While my family are really close, we usually only spend Christmas and Easter together as it’s really hard to get all of us in one house. It’s all well and good going back for just a week, but you really start to learn about each other after a while. We learned that we’re actually all so different and have different aspirations. I remember my mum saying at one point, “It’s really nice to see that we all like each other.”
It was challenging but we all just joined forces. It was the space I haven’t had for years to actually reflect on what I was doing. I cherished having my family so close to me as I think everyone just needed to hold each other so tightly. That said, I had no clue it would cause such a shift within myself. I didn’t know I needed that space, and that I’d been running from it for so many years. All I had to do was just breathe for a little while.
My partner and I would go to a shed in the woods and work from there and we would sleep in a tent out there sometimes. There was so much wildlife and we reconnected with nature and found this space that was just for us, which was so hard for everyone during lockdown. There was no WiFi and no phone signal. I’d try to walk for an hour or two every day. One day I walked 22 kilometres, just listening to audiobooks and taking photos. For the first month or so I was more creative than I’ve ever been. That was such a beautiful experience because I realised that when everything is stripped away, I’m still an artist and I’m still a creative, and I can lean on that.
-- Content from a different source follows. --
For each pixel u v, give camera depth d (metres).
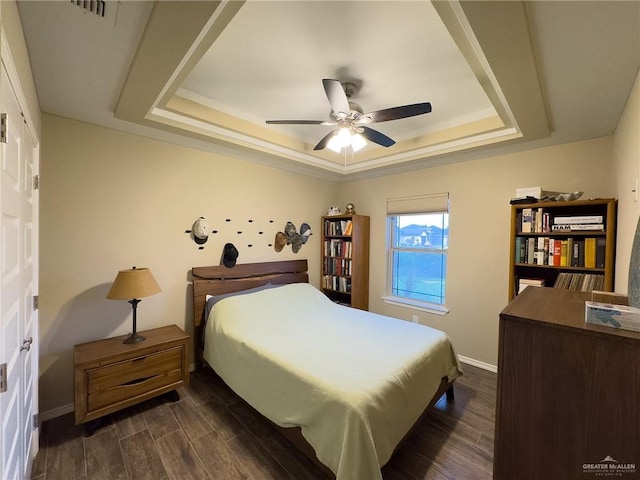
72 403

At the start of lockdown I was reading so much news, but I learned quickly that it doesn’t really help, it just muddies the waters. What the walks provided was that clarity of thought. I’d never reflected more heavily on my career, because it had gone at such a fast pace. I started to journal a lot and think about what I want to say and what stories are really important to me to tell. I suddenly wanted to move slower.
I realized the surroundings and the environment were most conducive to me thriving creatively and I’ve been trying to recreate that sense of serenity post-lockdown. For a recent assignment, I followed a Bakhtiari family in South West Iran on their migration across the Zagros mountains and I really put into practice so many things I had learned during lockdown with my own family. It’s the happiest job I’ve ever done and the main reason for that was there was no phone signal of any kind, so I could entirely focus on the subject. It was so strange to have gone from my own family, watching people’s habits and how they communicate with each other over a long period of time and documenting these special moments, to moving in with another family who were going through something so physically challenging.
Many people had told me that the Bakhtiari nomads aren’t particularly affectionate within their families, but I saw them be incredibly intimate and loving, and that can only happen when you take the time to get to know them and let them warm up to you. I’ve really seen that shift in my work since lockdown. There’s more intimacy in it and I can really invest in and put time into stories. I just watched life unfold and kept my camera on me, just as I had done with my own family. I suddenly had so much faith that in time things would happen if I just watched and waited.
I found my place in that family after a week. I really found a home with them. If you’re doing a job for only a few days, there’s a pressure to force that connection and share who you are while listening to them. But spend a longer period of time with people and you don’t have to push yourself on anyone. I left that family completely changed and it was the first time I could see that my work had completely changed, too.